SOURCE EXCERPT:
⟨
This page introduces the phoneme alignment method that considers distinctive features, which is the core algorithm of pydomino, and the comparative experiments using the ITA corpus multimodal database.

What is Phoneme Alignment?

Phoneme alignment labels which phonemes are being spoken at what times in a given audio. The sequence of phonemes is provided initially. There are no times when multiple labels are assigned simultaneously, and no times without any labels.

![Figure 1: Example of phoneme alignment result: audio of saying “Dwango”. The labels “pau d o w a N g o pau” are provided as input.](dowaNgo_alignment_example.png “Figure 1: Example of phoneme alignment result: audio of saying “Dwango”. The labels “pau d o w a N g o pau” are provided as input.”)

These labels are 39 phonemes shown in Table 1. Here, they are generally associated with sounds similarly to Hepburn romanization. For example, “i” is the vowel “い”, “u” is the vowel “う”, “k” is a consonant in the k-row, and “n” is a consonant in the n-row. Labels not found in Hepburn romanization, such as “pau”, “N”, “I”, “U”, and “cl” represent “pause”, nasal “ん”, devoiced “i”, devoiced “u”, and geminate consonant “っ” respectively.

Table 1: List of 39 phoneme labels

pau	ry	r	my	m	ny
n	j	z	by	b	dy
k	ch	ts	sh	s	hy
h	v	d	gy	g	ky
f	py	p	t	y	w
N	a	i	u	e	o
I	U	cl

Therefore, phoneme alignment is framed as predicting the time intervals for each phoneme from the speech waveform data and the read phoneme data.


Input	16kHz single-channel audio waveform	$x \in [0, 1]^{T}$
	Sequence of read phonemes	$l \in Ω^{M}$
Output	Time intervals for each phoneme	$Z \in R_{+}^{M \times 2}$

Here, the sequence of read phonemes $l = (l_{1}, l_{2}, \dots l_{M})$ has “pau” phonemes at both ends ( $l_{1} = l_{M} = pau$ ), and the time intervals $Z = [z_{1}, z_{2}, \dots z_{M}]^{⊤}$ are represented as $z_{m} = [z_{m 1}, z_{m 2}]$ , indicating that phoneme $l_{m}$ is spoken between $z_{m 1}$ and $z_{m 2}$ seconds.
⟩
Lines of data:
⟨
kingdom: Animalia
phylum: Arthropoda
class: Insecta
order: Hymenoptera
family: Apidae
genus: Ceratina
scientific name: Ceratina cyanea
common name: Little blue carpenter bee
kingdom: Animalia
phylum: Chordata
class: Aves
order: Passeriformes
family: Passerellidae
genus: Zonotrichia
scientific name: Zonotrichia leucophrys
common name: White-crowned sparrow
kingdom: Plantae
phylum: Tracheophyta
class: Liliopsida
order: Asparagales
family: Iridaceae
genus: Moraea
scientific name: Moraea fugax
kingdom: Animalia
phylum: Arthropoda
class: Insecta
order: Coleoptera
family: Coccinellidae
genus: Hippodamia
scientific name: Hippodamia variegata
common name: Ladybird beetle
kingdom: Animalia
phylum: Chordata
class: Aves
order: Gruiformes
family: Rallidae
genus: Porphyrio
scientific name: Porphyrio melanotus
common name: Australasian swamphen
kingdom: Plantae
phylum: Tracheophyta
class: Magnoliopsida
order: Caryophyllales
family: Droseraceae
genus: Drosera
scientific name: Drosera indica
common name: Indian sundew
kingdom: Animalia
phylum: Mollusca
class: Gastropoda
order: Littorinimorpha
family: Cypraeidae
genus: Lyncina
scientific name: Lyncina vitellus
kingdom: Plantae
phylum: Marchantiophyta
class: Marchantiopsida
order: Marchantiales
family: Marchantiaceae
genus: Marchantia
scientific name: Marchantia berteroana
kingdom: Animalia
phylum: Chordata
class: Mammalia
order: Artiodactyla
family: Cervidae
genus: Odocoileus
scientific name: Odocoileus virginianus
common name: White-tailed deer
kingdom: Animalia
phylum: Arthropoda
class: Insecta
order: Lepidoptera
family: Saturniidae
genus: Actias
⟩
TASKS AND EXERCISES:
**a.** Could you copy the phoneme alignment excerpt between "Phoneme alignment labels" and "without any labels.", inclusive, swapping "labels" for "tags"?
**b.** Can you turn the paragraph of the phoneme alignment excerpt beginning "These labels are 39 phonemes" into a short bulleted list that keeps its main facts?
This data has no connection to the phoneme alignment excerpt.

THE RESULTS:
**a.**
Phoneme alignment tags which phonemes are being spoken at what times in a given audio. The sequence of phonemes is provided initially. There are no times when multiple tags are assigned simultaneously, and no times without any tags.

**b.**
- The labels are the 39 phonemes listed in Table 1.
- They generally match sounds as in Hepburn romanization: "i" is the vowel "い", "u" is the vowel "う", "k" is a k-row consonant, and "n" is an n-row consonant.
- Labels not found in Hepburn romanization: "pau" is a pause, "N" is nasal "ん", "I" is devoiced "i", "U" is devoiced "u", and "cl" is the geminate consonant "っ".